- [Task description]: Output every line of the entries from the line containing "Interworking between the" through the last, exactly, with no other content.
====== Exercise data
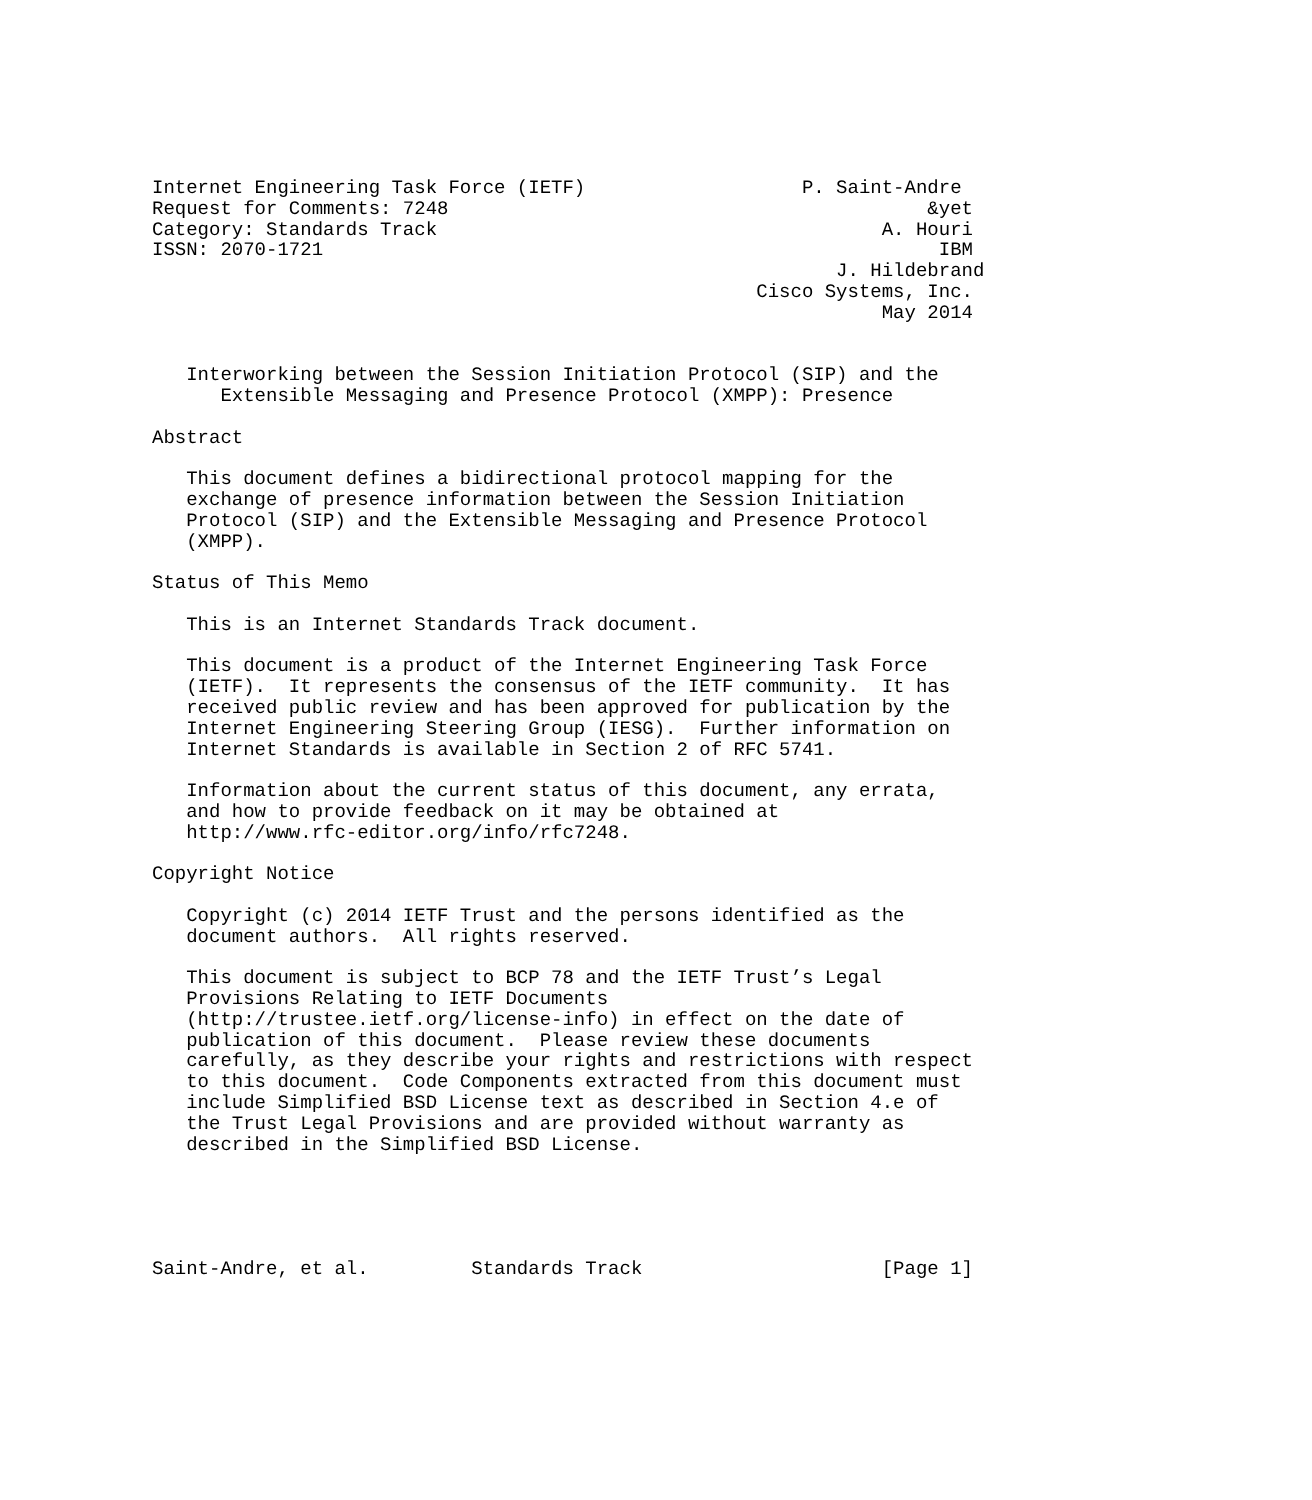Internet Engineering Task Force (IETF)                   P. Saint-Andre
Request for Comments: 7248                                          &yet
Category: Standards Track                                       A. Houri
ISSN: 2070-1721                                                      IBM
                                                            J. Hildebrand
                                                     Cisco Systems, Inc.
                                                                May 2014


   Interworking between the Session Initiation Protocol (SIP) and the
      Extensible Messaging and Presence Protocol (XMPP): Presence

Abstract

   This document defines a bidirectional protocol mapping for the
   exchange of presence information between the Session Initiation
   Protocol (SIP) and the Extensible Messaging and Presence Protocol
   (XMPP).

Status of This Memo

   This is an Internet Standards Track document.

   This document is a product of the Internet Engineering Task Force
   (IETF).  It represents the consensus of the IETF community.  It has
   received public review and has been approved for publication by the
   Internet Engineering Steering Group (IESG).  Further information on
   Internet Standards is available in Section 2 of RFC 5741.

   Information about the current status of this document, any errata,
   and how to provide feedback on it may be obtained at
   http://www.rfc-editor.org/info/rfc7248.

Copyright Notice

   Copyright (c) 2014 IETF Trust and the persons identified as the
   document authors.  All rights reserved.

   This document is subject to BCP 78 and the IETF Trust’s Legal
   Provisions Relating to IETF Documents
   (http://trustee.ietf.org/license-info) in effect on the date of
   publication of this document.  Please review these documents
   carefully, as they describe your rights and restrictions with respect
   to this document.  Code Components extracted from this document must
   include Simplified BSD License text as described in Section 4.e of
   the Trust Legal Provisions and are provided without warranty as
   described in the Simplified BSD License.





Saint-Andre, et al.         Standards Track                     [Page 1]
============
- [Solution below]:
   Interworking between the Session Initiation Protocol (SIP) and the
      Extensible Messaging and Presence Protocol (XMPP): Presence

Abstract

   This document defines a bidirectional protocol mapping for the
   exchange of presence information between the Session Initiation
   Protocol (SIP) and the Extensible Messaging and Presence Protocol
   (XMPP).

Status of This Memo

   This is an Internet Standards Track document.

   This document is a product of the Internet Engineering Task Force
   (IETF).  It represents the consensus of the IETF community.  It has
   received public review and has been approved for publication by the
   Internet Engineering Steering Group (IESG).  Further information on
   Internet Standards is available in Section 2 of RFC 5741.

   Information about the current status of this document, any errata,
   and how to provide feedback on it may be obtained at
   http://www.rfc-editor.org/info/rfc7248.

Copyright Notice

   Copyright (c) 2014 IETF Trust and the persons identified as the
   document authors.  All rights reserved.

   This document is subject to BCP 78 and the IETF Trust’s Legal
   Provisions Relating to IETF Documents
   (http://trustee.ietf.org/license-info) in effect on the date of
   publication of this document.  Please review these documents
   carefully, as they describe your rights and restrictions with respect
   to this document.  Code Components extracted from this document must
   include Simplified BSD License text as described in Section 4.e of
   the Trust Legal Provisions and are provided without warranty as
   described in the Simplified BSD License.





Saint-Andre, et al.         Standards Track                     [Page 1]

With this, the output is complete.